Hisense R50B7120UK Roku TV review: sound quality
This isn’t a particularly impressive sounding TV but neither is it bad to listen to. Its speaker system is a little on the weedy side. There are just 2x 7W drivers built in, which is less power than you’ll usually find. The consequence is that there’s no value in taking the volume settings much beyond the halfway mark, unless you want to hear lots of distortion. There’s still enough sound to enjoy before you have to take it that far, fortunately.
There are a few different sound presets to choose from. We’d recommend either Normal or Theatre. The others are best left alone.

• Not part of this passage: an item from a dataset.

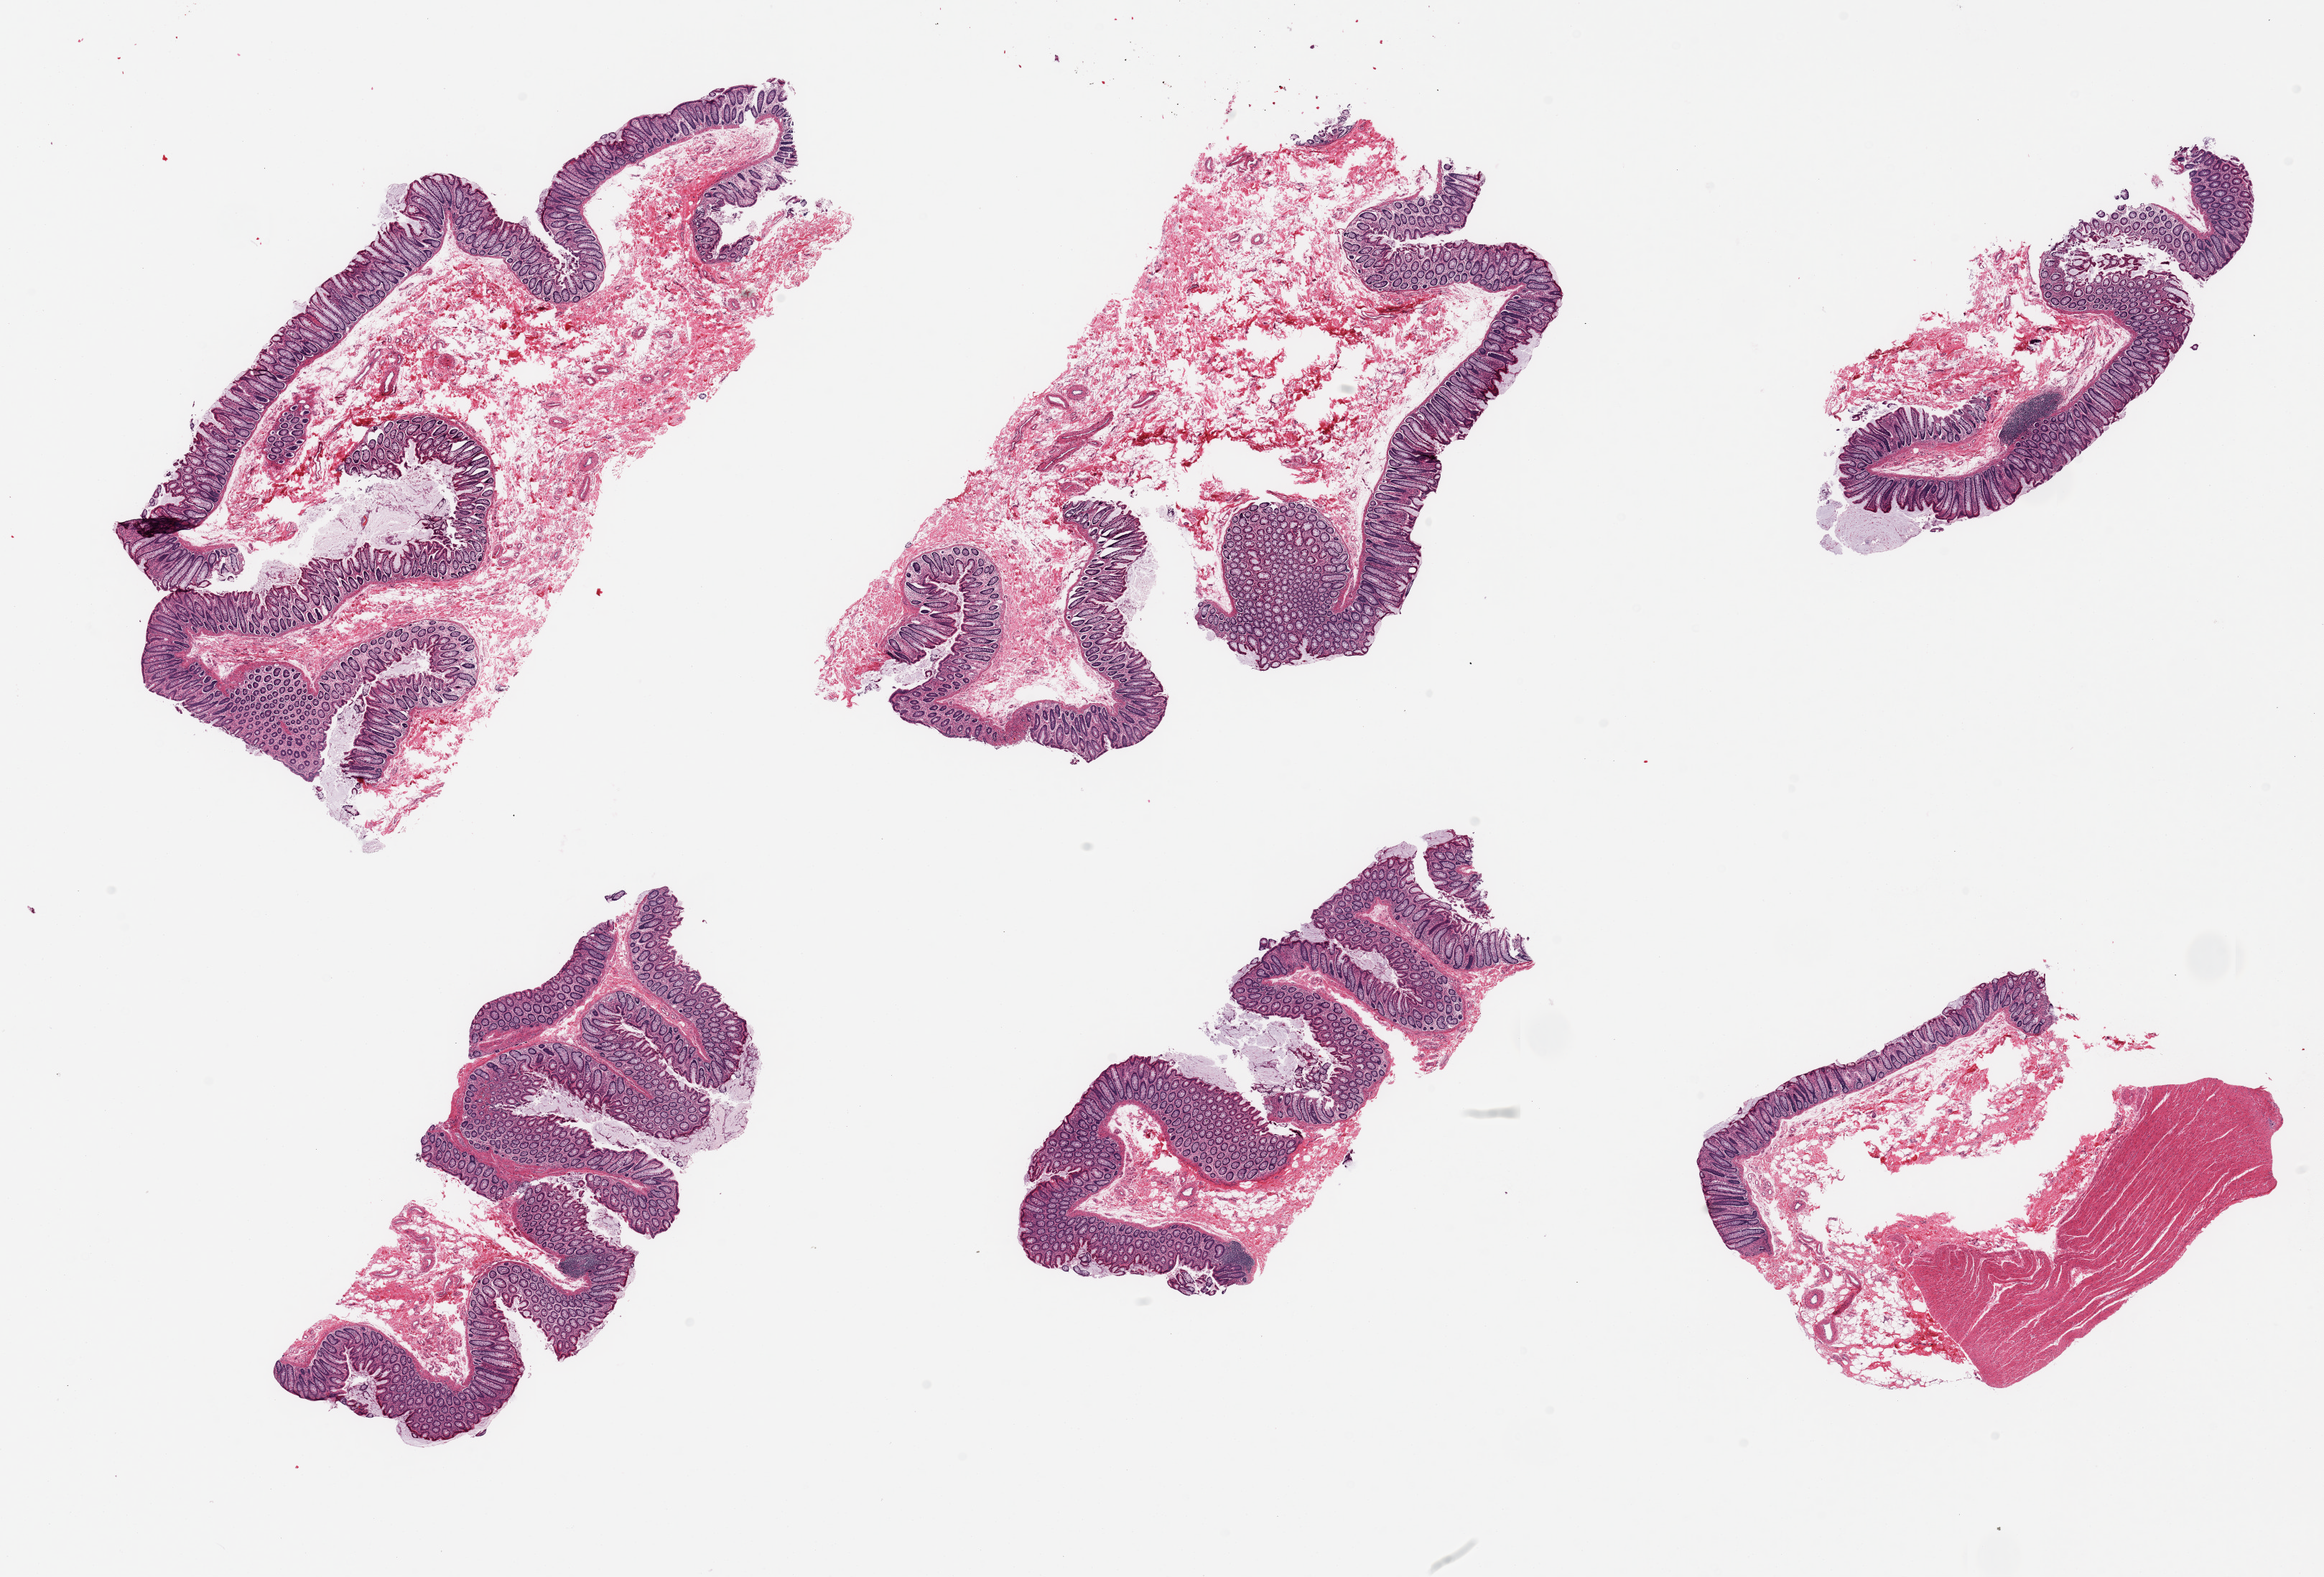
Digitized H&E-stained section, low-resolution overview of the scanned area, about 25.6 x 17.4 mm. PAXgene-fixed paraffin-embedded (PFPE) section. Target tissue: transverse colon. Donor tissue sample. Male donor.
- review note (as recorded): 6 pieces; 1 of 6 includes portion of muscularis (not target)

What you’ll get with those is enough balance to get a clear sense of dialogue and as spacious a feeling of sound effects as is possible.
There’s no weight to the audio when you get on-screen hits and explosions. Bullets and spaceships don’t feel like they’re moving far across your soundstage as they whizz by either but, again, this is a cheap TV and that’s not to be expected. Spending a few quid on a budget soundbar will make up for these shortcomings.
Hisense R50B7120UK Roku TV review: design & usability
The only thing remarkable about the appearance of this TV is that it is totally unremarkable. The money in its creation was not spent heavily on physical design and nor should it have been. It’s made largely of a dark grey plastic which extends to a 1cm or so bezel around the display. It has two v-shaped plastic feet. That’s it.
The remote control is of far greater interest. With it, Hisense and Roku have managed to come up with an exceptionally usable balance between keeping things simple while offering plenty of functionality. You can access a few of the key streaming services with handy shortcut buttons and it’s quick enough to get to any of the onscreen options through a minimum of taps.
There’s no need to worry if you lose the thing, though. The superb Roku TV app for iOS and Android has a remote control built into it and it’s surprisingly responsive. We were equally happy using it or the hard remote.
It also happens to come with a brilliant feature called Private Listening. Hit the button and the TV will mute, sending all of the playback audio to your mobile instead. Connect a set of headphones to your phone and you’ve got yourself some personal audio to go with your viewing – perfect for late night action movie sessions without fear of waking the kids.
The big show on usability is, of course, that Roku platform itself. It doesn’t disappoint. There are thousands of apps available on the Roku channel store from the big name to the niche and very amusing. You've got Disney+, Netflix, Amazon, BBC iPlayer, ITV Player, Apple TV… the only significant missing app is BT Sport.
And then there are bags and bags of other apps for special interest, including ones for kung-fu films, golf enthusiasts, sports teams and many more. Thankfully, there’s also a search function that runs across just about all of them, meaning that it’s pretty good at finding the content you’re looking for.
Just as importantly, it's really simple to use. Whether you’re fiddling with the picture menus or picking up new apps, it’s very quick to respond, easy to understand and hardly ever got stuck at all in our trials. Very impressive stuff.
Hisense R50B7120UK Roku TV review: verdict
This TV is in a class of its own. It offers both a scale and quality of picture that cannot be matched at this price, while also taking prizes for its wonderful ease of use and incredibly rich app offering.
There are TVs which are better at shading and offer a more subtle image but you need to spend twice as much to buy them.